The Art of Piero di Cosimo
55 jpg | up to 9704*5520 | 173 MB

Piero di Cosimo (2 January 1462 – 12 April 1522), also known as Piero di Lorenzo, was a Florentine painter of the Italian Renaissance.

He is most famous for the mythological and allegorical subjects he painted in the late Quattrocento; he is said to have abandoned these to return to religious subjects under the influence of Savonarola, the preacher who exercised a huge sway in Florence in the 1490s, and had a similar effect on Botticelli. The High Renaissance style of the new century had little influence on him, and he retained the straightforward realism of his figures, which combines with an often whimsical treatment of his subjects to create the distinctive mood of his works. Vasari has many stories of his eccentricity, and the mythological subjects have an individual and quirky fascination.
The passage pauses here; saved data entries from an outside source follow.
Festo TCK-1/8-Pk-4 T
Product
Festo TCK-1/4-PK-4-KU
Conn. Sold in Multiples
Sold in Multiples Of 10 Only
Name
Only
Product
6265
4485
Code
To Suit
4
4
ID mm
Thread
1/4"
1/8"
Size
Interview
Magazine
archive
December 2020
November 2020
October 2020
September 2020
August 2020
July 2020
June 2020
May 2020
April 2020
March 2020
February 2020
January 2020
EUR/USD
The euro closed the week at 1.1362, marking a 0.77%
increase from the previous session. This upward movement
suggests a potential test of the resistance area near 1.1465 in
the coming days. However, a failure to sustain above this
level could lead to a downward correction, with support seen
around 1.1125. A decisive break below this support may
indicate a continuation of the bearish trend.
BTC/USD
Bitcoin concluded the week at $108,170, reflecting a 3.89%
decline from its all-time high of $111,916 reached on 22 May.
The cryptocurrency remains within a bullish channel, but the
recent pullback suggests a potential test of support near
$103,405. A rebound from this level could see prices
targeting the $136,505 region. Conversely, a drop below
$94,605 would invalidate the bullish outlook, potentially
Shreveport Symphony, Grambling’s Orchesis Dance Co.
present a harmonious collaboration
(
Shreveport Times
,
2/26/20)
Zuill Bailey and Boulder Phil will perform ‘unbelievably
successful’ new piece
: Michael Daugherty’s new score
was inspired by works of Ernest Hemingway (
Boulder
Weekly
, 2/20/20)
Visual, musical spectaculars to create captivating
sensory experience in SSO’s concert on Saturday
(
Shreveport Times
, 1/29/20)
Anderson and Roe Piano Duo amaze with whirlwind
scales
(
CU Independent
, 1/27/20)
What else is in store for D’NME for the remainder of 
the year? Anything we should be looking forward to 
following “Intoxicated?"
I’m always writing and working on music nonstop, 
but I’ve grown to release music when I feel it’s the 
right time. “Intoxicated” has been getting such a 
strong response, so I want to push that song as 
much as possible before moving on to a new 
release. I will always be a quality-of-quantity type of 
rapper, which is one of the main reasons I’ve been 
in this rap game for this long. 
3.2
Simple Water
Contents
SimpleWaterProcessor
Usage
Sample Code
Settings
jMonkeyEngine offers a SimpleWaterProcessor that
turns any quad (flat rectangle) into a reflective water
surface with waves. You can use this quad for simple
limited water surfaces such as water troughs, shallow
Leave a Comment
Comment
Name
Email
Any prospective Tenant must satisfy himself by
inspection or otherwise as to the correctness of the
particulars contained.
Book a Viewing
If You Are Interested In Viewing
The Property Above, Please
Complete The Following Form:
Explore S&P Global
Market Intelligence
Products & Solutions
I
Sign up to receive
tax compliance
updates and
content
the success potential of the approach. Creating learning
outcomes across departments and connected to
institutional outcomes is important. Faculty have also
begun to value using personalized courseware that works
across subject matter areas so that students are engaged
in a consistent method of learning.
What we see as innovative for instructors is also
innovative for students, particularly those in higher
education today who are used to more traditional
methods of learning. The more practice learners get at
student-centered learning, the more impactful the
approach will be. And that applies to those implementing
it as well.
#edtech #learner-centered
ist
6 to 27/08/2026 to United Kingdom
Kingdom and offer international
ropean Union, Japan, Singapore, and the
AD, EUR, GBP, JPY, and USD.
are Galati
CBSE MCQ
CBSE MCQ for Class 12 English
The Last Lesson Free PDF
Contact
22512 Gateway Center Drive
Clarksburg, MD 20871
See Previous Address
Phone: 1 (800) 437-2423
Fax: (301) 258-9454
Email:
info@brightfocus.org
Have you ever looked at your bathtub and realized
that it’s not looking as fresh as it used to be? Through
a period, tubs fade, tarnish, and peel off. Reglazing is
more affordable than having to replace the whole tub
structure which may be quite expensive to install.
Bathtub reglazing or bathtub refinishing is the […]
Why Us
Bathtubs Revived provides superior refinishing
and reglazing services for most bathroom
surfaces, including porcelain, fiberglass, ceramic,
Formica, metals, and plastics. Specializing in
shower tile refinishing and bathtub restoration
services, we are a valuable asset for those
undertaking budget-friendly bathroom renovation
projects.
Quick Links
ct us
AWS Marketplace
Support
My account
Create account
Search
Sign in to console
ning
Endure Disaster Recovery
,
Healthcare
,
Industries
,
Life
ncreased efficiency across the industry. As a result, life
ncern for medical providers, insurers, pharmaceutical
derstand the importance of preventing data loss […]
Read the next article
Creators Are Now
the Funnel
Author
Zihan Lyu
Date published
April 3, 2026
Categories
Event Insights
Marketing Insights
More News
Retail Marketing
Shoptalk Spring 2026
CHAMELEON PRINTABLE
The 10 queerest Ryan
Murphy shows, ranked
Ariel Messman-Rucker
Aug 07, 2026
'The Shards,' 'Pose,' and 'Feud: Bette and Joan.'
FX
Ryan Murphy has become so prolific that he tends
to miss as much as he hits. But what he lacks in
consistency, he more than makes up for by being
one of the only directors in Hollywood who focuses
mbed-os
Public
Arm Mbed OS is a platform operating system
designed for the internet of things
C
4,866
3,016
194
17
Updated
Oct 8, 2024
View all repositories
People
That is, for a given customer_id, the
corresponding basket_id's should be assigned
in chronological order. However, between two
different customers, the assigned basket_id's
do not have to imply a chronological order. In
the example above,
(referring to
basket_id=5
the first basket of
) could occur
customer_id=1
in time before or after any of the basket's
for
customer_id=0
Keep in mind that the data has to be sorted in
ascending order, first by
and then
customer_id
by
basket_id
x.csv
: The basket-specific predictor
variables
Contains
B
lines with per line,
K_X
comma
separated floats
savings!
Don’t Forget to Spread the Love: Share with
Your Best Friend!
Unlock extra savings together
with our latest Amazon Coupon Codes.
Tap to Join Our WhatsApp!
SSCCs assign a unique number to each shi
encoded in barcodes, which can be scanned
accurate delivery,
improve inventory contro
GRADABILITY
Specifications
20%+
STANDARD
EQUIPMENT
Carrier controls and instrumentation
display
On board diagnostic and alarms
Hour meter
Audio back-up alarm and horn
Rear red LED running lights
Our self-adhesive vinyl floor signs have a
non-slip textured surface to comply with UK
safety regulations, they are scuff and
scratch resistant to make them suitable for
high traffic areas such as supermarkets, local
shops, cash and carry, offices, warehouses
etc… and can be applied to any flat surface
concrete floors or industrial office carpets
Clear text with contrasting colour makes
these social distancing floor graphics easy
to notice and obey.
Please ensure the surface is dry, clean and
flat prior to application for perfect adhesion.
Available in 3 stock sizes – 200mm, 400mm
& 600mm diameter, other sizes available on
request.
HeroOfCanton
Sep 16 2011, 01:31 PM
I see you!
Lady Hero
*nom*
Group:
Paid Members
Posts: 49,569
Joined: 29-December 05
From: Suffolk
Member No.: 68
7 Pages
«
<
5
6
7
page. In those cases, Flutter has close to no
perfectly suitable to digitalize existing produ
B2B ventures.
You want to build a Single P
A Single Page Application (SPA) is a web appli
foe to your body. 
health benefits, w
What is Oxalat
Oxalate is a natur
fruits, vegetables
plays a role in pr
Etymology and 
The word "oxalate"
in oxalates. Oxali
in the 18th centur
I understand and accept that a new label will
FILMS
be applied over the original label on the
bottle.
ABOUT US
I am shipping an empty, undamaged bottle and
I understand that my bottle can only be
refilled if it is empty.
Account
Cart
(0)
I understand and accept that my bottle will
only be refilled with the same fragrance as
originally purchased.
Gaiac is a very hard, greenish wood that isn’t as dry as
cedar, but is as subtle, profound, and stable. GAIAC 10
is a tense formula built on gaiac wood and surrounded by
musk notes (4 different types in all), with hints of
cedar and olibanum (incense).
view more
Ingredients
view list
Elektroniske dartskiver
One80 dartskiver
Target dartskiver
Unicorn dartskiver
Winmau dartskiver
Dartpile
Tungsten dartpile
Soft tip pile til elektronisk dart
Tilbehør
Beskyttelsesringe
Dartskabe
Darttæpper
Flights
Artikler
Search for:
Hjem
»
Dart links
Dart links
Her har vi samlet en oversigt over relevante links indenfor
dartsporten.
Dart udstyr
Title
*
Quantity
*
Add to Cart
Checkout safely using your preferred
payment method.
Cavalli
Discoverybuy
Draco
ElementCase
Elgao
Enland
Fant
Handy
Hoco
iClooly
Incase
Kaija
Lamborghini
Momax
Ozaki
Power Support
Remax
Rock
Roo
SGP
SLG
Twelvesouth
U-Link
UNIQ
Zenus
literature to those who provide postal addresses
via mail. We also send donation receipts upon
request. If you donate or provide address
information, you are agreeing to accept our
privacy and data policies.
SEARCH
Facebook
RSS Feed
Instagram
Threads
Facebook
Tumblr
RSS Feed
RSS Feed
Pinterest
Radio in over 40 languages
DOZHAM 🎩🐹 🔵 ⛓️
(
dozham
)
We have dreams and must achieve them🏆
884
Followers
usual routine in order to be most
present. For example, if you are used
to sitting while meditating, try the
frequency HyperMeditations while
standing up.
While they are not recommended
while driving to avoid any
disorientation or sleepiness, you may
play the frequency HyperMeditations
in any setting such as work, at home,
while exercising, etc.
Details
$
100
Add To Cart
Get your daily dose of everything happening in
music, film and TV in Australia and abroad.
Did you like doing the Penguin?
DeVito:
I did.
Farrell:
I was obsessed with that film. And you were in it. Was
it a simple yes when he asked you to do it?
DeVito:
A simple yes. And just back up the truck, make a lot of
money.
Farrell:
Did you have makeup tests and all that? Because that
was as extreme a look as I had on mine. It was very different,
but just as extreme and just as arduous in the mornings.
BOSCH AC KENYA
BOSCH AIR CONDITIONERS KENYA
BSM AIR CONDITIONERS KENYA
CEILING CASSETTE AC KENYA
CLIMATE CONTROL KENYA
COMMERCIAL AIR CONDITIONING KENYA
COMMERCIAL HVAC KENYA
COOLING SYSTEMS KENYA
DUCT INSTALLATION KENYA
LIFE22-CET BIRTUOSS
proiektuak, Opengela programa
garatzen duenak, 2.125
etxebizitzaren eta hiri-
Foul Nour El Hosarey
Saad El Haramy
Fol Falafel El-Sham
He trained under Cosimo Roselli, whose daughter he married, and assisted him in his Sistine Chapel frescos. He was also influenced by Early Netherlandish painting, and busy landscapes feature in many works, often forests seen close at hand. Several of his most striking secular works are in the long "landscape" format used for paintings inset into cassone wedding chests or spalliera headboards or panelling. He was apparently famous for designing the temporary decorations for Carnival and other festivities.